QUINO, LAS LINEAS Y EL HUMOR

Elaborar un chiste, una broma, una caricatura o una viñeta, es decir, cualquier cosa que sea capaz de arrancarnos desde una risa que nos descostille o una mueca de ironía, es una de las actividades cúlmenes de la inteligencia humana, porque el humor tiene como objetivo destacar el sinsentido de nuestra propia condición. Y cuando esta broma se acompaña de un dibujo (la actividad “sin red” de los artistas, porque sin colores solo queda la línea y el talento para expresarse), estamos ante una de las creaciones estéticas más profundamente humanas (“manifestaciones más elevadas de los mecanismos de adaptación”, decía Sigmund Freud).

Joaquín Salvador Lavado Tejón, hijo de malagueños afincados en Mendoza, había cultivado desde muy joven el ejercicio de las líneas y sombras siguiendo una tradición familiar (su tío, también Joaquín, era ilustrador). De hecho, el “Quino” nació para diferenciarse de este tío.

Quino era dueño de una técnica depurada, no por lo sofisticada, sino por lo simple y escueta, un trazo continuo que definía al personaje casi sin que la mano se levantase del papel. Su elaboración era sintética, con diálogos lo suficientemente breves como para crear desconcierto (“el secreto del humor es la sorpresa”, decía Aristóteles) y así invitar a la reflexión.

La estética, las observaciones ácidas, ligeramente cínicas, y las reducciones al absurdo en los dibujos de Quino lo convierten en un filósofo de lo cotidiano, un observador privilegiado de la realidad que expresa en líneas y palabras el complejo sinsentido de la existencia. Los dibujos y los personajes estereotipados de su gran creación, Mafalda, despiertan sonrisas con un dejo de melancolía y crean simpatía con la víctima sin crear rencor con el villano, las más de las veces víctima, a su vez, de su propia estupidez y limitada percepción del mundo.

Quino se convierte en el panóptico de Jeremy Bentham, el utilitarista inglés creador de esas cárceles donde todo se ve. En algún momento se dibujó como un presidiario cuya ropa, en lugar del consabido traje a rayas, está hecha con sus dibujos. Era como la víctima de su talento y de su prestigio.

Quino no quiso estereotiparse con Mafalda ni quedar preso de ese éxito.
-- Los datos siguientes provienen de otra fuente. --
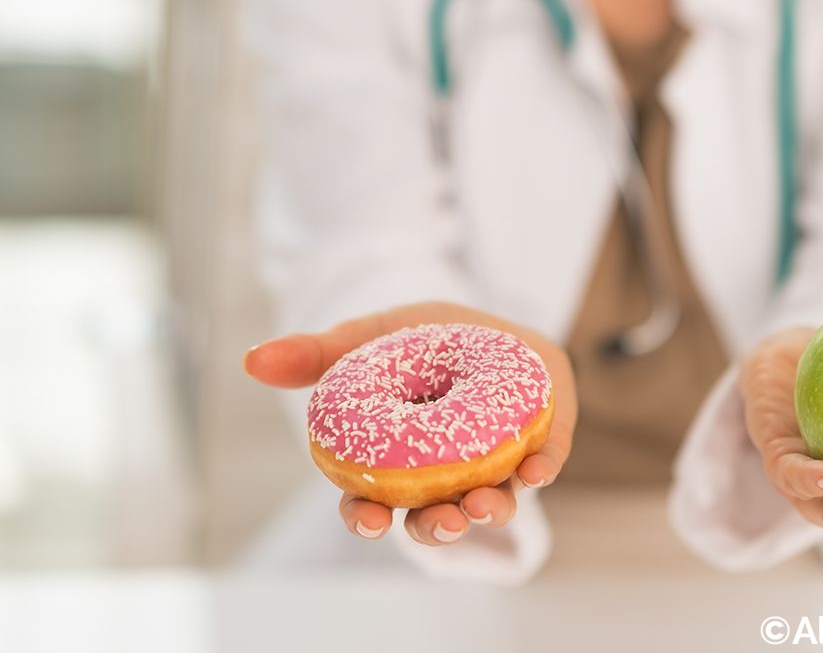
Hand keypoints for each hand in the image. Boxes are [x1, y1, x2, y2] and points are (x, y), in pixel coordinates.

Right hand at [244, 301, 576, 545]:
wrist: (493, 321)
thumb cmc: (425, 339)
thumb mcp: (370, 338)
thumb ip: (317, 354)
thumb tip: (251, 360)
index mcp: (401, 462)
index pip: (376, 502)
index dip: (367, 517)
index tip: (366, 518)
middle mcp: (448, 475)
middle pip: (435, 516)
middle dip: (436, 528)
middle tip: (441, 523)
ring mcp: (496, 463)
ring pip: (491, 501)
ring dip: (489, 509)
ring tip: (484, 505)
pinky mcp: (542, 439)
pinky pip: (543, 461)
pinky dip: (541, 468)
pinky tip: (538, 470)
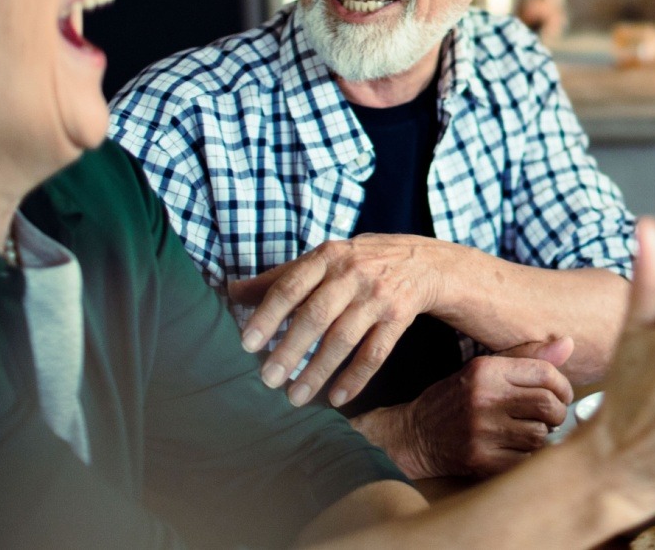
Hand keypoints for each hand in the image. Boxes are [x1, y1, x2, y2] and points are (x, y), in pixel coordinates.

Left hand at [229, 234, 453, 406]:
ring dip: (318, 370)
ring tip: (295, 397)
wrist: (424, 261)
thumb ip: (280, 277)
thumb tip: (230, 293)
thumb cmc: (359, 263)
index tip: (248, 344)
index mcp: (327, 256)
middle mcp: (353, 272)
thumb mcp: (323, 260)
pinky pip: (375, 352)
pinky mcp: (399, 316)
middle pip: (316, 315)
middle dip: (290, 350)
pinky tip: (336, 398)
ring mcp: (378, 295)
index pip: (291, 285)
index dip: (268, 315)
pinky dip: (356, 377)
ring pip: (344, 337)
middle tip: (267, 379)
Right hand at [354, 338, 576, 478]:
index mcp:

Cuando llegó a millones de personas en todo el mundo, que esperábamos cada semana las cavilaciones de esta niña con nombre de princesa trágica (Mafalda de Saboya [1902-1944] murió en un campo de concentración y la nave que llevaba su nombre se hundió frente al Brasil en 1927), Quino renunció a su creación para mostrarnos su percepción irónica del mundo desde una óptica más amplia.

En esta época es que nacen construcciones estéticas más complejas. Sus personajes ya no viven en blancos espacios despojados sino en bibliotecas borgianas o espacios atiborrados de objetos y personas, aunque en definitiva ellos pasean su soledad y desconcierto ante situaciones tragicómicas.

Algunos dicen que Quino es consecuencia de las frecuentes crisis que vivió la Argentina a lo largo de casi 60 años en los que nos regaló sus personajes. No creo que así fuera. La Argentina se adueña de sus genios, más cuando estos cruzaron sus fronteras, como si el tango, el dulce de leche y el mate explicasen esa “filosofía gris” que los convierte en únicos e irrepetibles.

Quino miró al mundo desde los cerros mendocinos o los rascacielos porteños para contemplarlo desde la altura de su intelecto y plasmó ese universo en síntesis geniales propias de un testigo privilegiado de su tiempo, siguiendo la consigna de Winston Churchill: “Una broma es un tema demasiado serio”.